Assignment: In the listing below, find each line that holds "business" and list it.

== Records for the exercise

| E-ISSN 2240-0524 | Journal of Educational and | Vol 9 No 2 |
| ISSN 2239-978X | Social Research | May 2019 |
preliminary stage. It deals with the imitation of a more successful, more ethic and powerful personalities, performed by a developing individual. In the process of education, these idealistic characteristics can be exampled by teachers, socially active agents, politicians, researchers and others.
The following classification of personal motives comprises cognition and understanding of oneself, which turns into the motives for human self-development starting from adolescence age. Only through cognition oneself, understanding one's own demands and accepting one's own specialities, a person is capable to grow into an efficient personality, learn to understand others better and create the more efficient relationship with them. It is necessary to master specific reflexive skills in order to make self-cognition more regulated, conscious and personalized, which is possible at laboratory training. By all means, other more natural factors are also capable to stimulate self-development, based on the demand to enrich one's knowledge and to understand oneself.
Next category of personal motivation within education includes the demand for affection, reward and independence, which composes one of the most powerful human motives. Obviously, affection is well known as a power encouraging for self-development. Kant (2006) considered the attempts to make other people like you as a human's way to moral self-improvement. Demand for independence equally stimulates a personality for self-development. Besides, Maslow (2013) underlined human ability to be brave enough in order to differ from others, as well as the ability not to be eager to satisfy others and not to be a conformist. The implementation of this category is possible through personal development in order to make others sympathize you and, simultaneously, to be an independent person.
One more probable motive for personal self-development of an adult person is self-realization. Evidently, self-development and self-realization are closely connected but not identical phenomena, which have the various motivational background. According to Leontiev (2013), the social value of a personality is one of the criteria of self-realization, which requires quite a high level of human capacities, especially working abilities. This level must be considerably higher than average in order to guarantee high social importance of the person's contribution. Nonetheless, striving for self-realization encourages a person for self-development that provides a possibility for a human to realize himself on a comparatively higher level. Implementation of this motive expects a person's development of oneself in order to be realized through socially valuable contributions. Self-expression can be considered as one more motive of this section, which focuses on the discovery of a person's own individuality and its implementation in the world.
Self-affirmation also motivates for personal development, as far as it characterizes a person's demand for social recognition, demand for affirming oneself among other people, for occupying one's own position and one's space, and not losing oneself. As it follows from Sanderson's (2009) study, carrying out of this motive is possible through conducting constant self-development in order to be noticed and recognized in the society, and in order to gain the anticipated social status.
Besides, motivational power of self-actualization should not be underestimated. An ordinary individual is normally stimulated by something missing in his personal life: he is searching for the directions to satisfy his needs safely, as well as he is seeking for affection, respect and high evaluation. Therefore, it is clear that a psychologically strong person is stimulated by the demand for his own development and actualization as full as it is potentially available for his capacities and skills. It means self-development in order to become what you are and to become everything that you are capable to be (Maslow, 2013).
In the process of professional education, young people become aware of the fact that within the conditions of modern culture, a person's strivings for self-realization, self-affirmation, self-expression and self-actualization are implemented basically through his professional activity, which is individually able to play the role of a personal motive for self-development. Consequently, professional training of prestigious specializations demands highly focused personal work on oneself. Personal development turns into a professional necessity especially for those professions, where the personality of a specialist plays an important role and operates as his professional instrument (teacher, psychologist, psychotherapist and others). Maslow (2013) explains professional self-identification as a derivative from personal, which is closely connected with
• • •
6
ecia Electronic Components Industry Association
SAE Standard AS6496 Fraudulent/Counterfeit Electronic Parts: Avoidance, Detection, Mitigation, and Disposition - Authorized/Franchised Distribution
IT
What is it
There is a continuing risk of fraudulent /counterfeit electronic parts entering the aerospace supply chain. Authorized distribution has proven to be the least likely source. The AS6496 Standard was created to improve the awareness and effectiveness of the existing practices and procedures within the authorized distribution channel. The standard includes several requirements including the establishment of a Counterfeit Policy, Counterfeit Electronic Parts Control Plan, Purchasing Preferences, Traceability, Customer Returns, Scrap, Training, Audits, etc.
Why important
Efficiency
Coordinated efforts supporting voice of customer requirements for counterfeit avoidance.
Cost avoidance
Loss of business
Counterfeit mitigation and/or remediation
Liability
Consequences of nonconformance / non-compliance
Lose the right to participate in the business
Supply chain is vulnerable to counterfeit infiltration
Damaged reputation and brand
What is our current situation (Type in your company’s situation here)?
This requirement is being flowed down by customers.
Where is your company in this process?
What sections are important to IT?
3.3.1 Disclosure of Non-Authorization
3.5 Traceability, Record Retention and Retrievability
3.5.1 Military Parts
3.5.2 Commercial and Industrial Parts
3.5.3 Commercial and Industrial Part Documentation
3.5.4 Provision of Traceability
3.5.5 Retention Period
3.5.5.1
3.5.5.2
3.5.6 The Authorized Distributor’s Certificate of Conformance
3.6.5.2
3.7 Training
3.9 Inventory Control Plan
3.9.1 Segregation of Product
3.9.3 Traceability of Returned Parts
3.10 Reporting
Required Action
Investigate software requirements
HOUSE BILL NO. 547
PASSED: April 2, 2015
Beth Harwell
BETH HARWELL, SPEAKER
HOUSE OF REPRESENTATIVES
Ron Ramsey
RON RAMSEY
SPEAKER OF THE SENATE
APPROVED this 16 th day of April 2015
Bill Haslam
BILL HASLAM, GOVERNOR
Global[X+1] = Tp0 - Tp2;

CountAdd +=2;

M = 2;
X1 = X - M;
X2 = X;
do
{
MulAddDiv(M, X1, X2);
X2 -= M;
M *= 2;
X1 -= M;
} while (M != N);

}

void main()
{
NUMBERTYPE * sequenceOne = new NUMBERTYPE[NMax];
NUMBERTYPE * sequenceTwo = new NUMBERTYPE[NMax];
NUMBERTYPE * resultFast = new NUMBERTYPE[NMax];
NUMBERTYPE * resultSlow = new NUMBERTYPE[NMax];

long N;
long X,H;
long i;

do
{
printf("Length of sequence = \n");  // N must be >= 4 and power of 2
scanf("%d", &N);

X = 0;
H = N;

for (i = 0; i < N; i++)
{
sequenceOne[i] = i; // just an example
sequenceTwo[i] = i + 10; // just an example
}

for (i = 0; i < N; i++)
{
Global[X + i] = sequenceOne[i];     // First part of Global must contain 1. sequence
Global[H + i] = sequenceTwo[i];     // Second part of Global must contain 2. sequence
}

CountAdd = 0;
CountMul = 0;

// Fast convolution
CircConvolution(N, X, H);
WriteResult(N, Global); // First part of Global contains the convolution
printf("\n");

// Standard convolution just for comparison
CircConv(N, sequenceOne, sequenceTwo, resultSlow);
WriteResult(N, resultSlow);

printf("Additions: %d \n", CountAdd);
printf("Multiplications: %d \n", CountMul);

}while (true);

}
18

====

Solution to this exercise:
Loss of business
Lose the right to participate in the business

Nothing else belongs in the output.